» Problem
Copy the data word for word, keeping every line.

» Dataset entries
○ ○ ○ ○ ○ ○ ○

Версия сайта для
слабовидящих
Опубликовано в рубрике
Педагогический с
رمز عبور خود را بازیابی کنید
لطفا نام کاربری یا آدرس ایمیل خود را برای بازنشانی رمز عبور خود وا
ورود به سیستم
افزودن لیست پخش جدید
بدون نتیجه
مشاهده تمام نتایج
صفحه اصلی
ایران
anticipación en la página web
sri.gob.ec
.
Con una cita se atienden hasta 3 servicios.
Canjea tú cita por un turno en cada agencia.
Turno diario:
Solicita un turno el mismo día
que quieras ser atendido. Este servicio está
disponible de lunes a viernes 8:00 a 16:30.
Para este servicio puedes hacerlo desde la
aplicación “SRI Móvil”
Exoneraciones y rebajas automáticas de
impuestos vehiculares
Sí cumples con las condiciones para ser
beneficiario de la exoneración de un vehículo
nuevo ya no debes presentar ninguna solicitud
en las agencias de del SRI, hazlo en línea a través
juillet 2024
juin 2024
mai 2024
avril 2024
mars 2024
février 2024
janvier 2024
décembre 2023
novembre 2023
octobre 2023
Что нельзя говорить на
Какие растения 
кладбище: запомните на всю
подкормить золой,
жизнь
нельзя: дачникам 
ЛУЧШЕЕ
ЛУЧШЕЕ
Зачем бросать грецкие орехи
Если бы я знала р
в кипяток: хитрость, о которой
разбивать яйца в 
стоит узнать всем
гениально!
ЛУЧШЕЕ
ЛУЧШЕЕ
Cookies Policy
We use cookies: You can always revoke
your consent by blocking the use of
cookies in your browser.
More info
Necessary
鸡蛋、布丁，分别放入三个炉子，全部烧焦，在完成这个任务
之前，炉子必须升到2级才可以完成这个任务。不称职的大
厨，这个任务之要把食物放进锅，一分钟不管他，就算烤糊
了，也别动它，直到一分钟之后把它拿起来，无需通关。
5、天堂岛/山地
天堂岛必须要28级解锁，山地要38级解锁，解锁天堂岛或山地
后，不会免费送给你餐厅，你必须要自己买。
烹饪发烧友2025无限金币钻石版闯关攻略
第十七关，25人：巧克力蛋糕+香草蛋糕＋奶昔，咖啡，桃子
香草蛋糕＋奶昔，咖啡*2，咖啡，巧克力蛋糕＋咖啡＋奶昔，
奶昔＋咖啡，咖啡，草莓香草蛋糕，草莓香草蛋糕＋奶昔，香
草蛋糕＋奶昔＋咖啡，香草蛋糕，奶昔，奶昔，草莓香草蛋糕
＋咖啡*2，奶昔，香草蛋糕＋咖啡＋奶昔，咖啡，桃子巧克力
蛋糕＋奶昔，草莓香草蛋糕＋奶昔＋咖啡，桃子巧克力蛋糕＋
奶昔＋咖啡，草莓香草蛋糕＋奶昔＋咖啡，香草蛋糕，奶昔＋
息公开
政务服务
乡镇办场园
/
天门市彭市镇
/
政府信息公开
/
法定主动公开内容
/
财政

○ ○ ○ ○ ○ ○ ○

» Reply
Версия сайта для
слабовидящих
Опубликовано в рубрике
Педагогический с
رمز عبور خود را بازیابی کنید
لطفا نام کاربری یا آدرس ایمیل خود را برای بازنشانی رمز عبور خود وا
ورود به سیستم
افزودن لیست پخش جدید
بدون نتیجه
مشاهده تمام نتایج
صفحه اصلی
ایران
anticipación en la página web
sri.gob.ec
.
Con una cita se atienden hasta 3 servicios.
Canjea tú cita por un turno en cada agencia.
Turno diario:
Solicita un turno el mismo día
que quieras ser atendido. Este servicio está
disponible de lunes a viernes 8:00 a 16:30.
Para este servicio puedes hacerlo desde la
aplicación “SRI Móvil”
Exoneraciones y rebajas automáticas de
impuestos vehiculares
Sí cumples con las condiciones para ser
beneficiario de la exoneración de un vehículo
nuevo ya no debes presentar ninguna solicitud
en las agencias de del SRI, hazlo en línea a través
juillet 2024
juin 2024
mai 2024
avril 2024
mars 2024
février 2024
janvier 2024
décembre 2023
novembre 2023
octobre 2023
Что нельзя говорить на
Какие растения 
кладбище: запомните на всю
подкормить золой,
жизнь
нельзя: дачникам 
ЛУЧШЕЕ
ЛУЧШЕЕ
Зачем бросать грецкие орехи
Если бы я знала р
в кипяток: хитрость, о которой
разбивать яйца в 
стоит узнать всем
гениально!
ЛУЧШЕЕ
ЛУЧШЕЕ
Cookies Policy
We use cookies: You can always revoke
your consent by blocking the use of
cookies in your browser.
More info
Necessary
鸡蛋、布丁，分别放入三个炉子，全部烧焦，在完成这个任务
之前，炉子必须升到2级才可以完成这个任务。不称职的大
厨，这个任务之要把食物放进锅，一分钟不管他，就算烤糊
了，也别动它，直到一分钟之后把它拿起来，无需通关。
5、天堂岛/山地
天堂岛必须要28级解锁，山地要38级解锁，解锁天堂岛或山地
后，不会免费送给你餐厅，你必须要自己买。
烹饪发烧友2025无限金币钻石版闯关攻略
第十七关，25人：巧克力蛋糕+香草蛋糕＋奶昔，咖啡，桃子
香草蛋糕＋奶昔，咖啡*2，咖啡，巧克力蛋糕＋咖啡＋奶昔，
奶昔＋咖啡，咖啡，草莓香草蛋糕，草莓香草蛋糕＋奶昔，香
草蛋糕＋奶昔＋咖啡，香草蛋糕，奶昔，奶昔，草莓香草蛋糕
＋咖啡*2，奶昔，香草蛋糕＋咖啡＋奶昔，咖啡，桃子巧克力
蛋糕＋奶昔，草莓香草蛋糕＋奶昔＋咖啡，桃子巧克力蛋糕＋
奶昔＋咖啡，草莓香草蛋糕＋奶昔＋咖啡，香草蛋糕，奶昔＋
息公开
政务服务
乡镇办场园
/
天门市彭市镇
/
政府信息公开
/
法定主动公开内容
/
财政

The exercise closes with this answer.